Prasetyo berdiri di atas kendaraan taktis tepat di belakang barrier beton yang melintang di Jalan Medan Merdeka Barat arah Istana Negara. Sementara, massa aksi berada di seberangnya.

Mulanya, melalui pengeras suara, Prasetyo memohon maaf karena baru bisa hadir menemui massa aksi pada Kamis sore dengan alasan masih ada kegiatan.

“Atas izin dan restu dari Bapak Presiden (Prabowo Subianto), kami hadir mewakili pemerintah untuk berkomunikasi dengan adik-adik semua,” ujar Prasetyo.

Namun, pembicaraan Prasetyo terpotong oleh orator massa aksi.

KOMPAS.com/BAHARUDIN AL-FARISI Mahasiswa aksi Indonesia Gelap mulai menjebol beton pembatas atau barrier di kawasan Patung Kuda Arjuna Wijaya, Jakarta, Kamis (20/2/2025).
Orator mempertanyakan apakah politikus Partai Gerindra itu merasa takut terhadap demonstran, hingga harus berbicara dengan pengawalan polisi.

Dengan begitu, Prasetyo meminta koordinator lapangan untuk datang menghampirinya agar bisa berdiskusi mengenai tuntutan yang mereka bawa.

Tetapi, permintaan itu ditolak mentah-mentah. Mahasiswa justru meminta Prasetyo yang seharusnya menghampiri demonstran, bukan sebaliknya.

Lalu, Kapolres Metro Jakarta Pusat Kombes Pol Susatyo Purnomo Condro yang turut berdiri di kendaraan taktis tersebut meminta massa aksi membuka jalan menuju mobil komando, searah dengan celah yang terbentuk setelah barrier beton dijebol.

“Kalau tidak dibuka, kami tidak akan maju,” tegas Susatyo.

Dengan begitu, mahasiswa pun membukakan jalan. Sejumlah polisi keluar dari barrier beton yang telah dijebol untuk membentuk border, demi jalan aman sang menteri dan wakil.

Prasetyo bersama rombongan menyusuri jalan yang telah dibuka, kemudian naik ke atas mobil komando. Di sana, ia menghadap demonstran, bersalaman dengan orator, mengepalkan tangan ke udara, dan memberikan hormat.

“Hidup mahasiswa!

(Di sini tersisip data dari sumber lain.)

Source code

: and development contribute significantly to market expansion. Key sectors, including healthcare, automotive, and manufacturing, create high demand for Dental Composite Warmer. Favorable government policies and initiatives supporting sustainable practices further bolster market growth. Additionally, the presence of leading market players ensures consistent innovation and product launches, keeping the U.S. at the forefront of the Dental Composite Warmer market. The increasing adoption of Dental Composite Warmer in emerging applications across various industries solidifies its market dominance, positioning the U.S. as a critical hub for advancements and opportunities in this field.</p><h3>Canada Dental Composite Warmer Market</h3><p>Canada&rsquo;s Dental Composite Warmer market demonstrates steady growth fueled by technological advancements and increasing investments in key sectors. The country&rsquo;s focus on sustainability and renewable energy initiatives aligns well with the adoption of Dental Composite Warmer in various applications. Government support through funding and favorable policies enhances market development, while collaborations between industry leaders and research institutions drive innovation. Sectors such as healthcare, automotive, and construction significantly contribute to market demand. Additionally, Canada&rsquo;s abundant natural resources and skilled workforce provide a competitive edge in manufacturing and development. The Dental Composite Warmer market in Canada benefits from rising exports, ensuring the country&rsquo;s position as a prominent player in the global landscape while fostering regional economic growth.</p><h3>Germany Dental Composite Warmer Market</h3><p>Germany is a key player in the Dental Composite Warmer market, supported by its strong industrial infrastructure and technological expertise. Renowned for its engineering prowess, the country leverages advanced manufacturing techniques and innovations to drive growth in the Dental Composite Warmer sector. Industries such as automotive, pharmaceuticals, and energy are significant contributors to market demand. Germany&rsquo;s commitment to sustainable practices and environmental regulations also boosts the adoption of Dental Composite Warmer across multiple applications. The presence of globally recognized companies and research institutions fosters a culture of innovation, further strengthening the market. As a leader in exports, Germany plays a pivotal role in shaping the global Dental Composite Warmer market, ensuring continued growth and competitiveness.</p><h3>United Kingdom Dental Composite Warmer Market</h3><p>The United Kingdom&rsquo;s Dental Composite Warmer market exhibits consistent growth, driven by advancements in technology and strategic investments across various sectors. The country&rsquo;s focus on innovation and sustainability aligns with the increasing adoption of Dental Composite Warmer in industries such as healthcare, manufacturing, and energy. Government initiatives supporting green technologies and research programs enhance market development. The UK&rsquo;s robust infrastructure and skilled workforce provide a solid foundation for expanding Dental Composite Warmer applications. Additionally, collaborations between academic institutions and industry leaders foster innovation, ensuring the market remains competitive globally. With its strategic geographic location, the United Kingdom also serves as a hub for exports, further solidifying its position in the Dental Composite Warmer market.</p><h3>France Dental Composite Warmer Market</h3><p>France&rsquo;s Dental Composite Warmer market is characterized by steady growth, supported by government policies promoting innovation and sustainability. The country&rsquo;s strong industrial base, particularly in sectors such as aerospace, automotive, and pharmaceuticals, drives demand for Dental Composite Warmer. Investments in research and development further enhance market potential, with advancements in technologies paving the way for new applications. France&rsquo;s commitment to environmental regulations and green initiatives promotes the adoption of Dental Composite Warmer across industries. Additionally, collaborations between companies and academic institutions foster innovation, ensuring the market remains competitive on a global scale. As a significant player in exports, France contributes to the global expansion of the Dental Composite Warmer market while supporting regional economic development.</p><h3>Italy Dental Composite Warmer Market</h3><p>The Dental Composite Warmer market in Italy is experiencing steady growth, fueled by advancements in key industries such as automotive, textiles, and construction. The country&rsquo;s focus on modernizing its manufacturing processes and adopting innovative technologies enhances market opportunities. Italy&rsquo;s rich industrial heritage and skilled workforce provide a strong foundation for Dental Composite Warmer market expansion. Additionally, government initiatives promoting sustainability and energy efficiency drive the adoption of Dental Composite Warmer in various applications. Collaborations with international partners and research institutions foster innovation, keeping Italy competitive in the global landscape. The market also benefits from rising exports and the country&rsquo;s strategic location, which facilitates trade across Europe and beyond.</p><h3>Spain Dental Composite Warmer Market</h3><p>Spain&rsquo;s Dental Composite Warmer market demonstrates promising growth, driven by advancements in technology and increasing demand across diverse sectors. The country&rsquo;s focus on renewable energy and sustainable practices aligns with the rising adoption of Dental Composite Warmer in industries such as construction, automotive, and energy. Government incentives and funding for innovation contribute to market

Hidup rakyat Indonesia Hidup perempuan Indonesia!” teriak orator yang disambut sorak-sorai demonstran.

Tanda tangan tuntutan

Tak lama, orator yang mengenakan almamater biru tua membuka map merah berisi selembar kertas yang memuat tuntutan aksi Indonesia Gelap. Kemudian, map merah itu ia berikan kepada Prasetyo.

“Sore hari ini saya nyatakan bahwa, kami, pemerintah menyatakan terbuka, akan menerima tuntunan ini dan mempelajarinya,” ucap Prasetyo.

Prasetyo pun meminta demonstran menunjuk perwakilan untuk berdiskusi langsung secara konstruktif dengan pihak Istana.

Di hadapan demonstran, Prasetyo menandatangani map merah yang berisi tuntutan, sebagai bentuk komitmen untuk berdiskusi dengan perwakilan pemerintah dan mempelajarinya.

Sebelum membubarkan diri, massa memberikan waktu 2x24 jam untuk pemerintah agar menanggapi sembilan tuntutan mahasiswa yang telah disampaikan melalui Prasetyo.

“Kawan-kawan semua, hari ini kita dokumentasi dan kita ultimatum pihak istana, kita beri waktu selama 2x24 jam,” ujar orator.

Setelahnya, Prasetyo memimpin demonstran untuk menyanyikan lagu “Darah Juang” ciptaan John Tobing. Sebuah lagu simbol perjuangan, perlawanan, dan semangat perubahan bagi rakyat tertindas.

Melalui pengeras suara, Prasetyo mengepalkan tangan kiri ke udara. Gerakan ini segera diikuti oleh massa aksi yang turut mengepalkan tangan sambil menyanyikan kidung “Darah Juang”.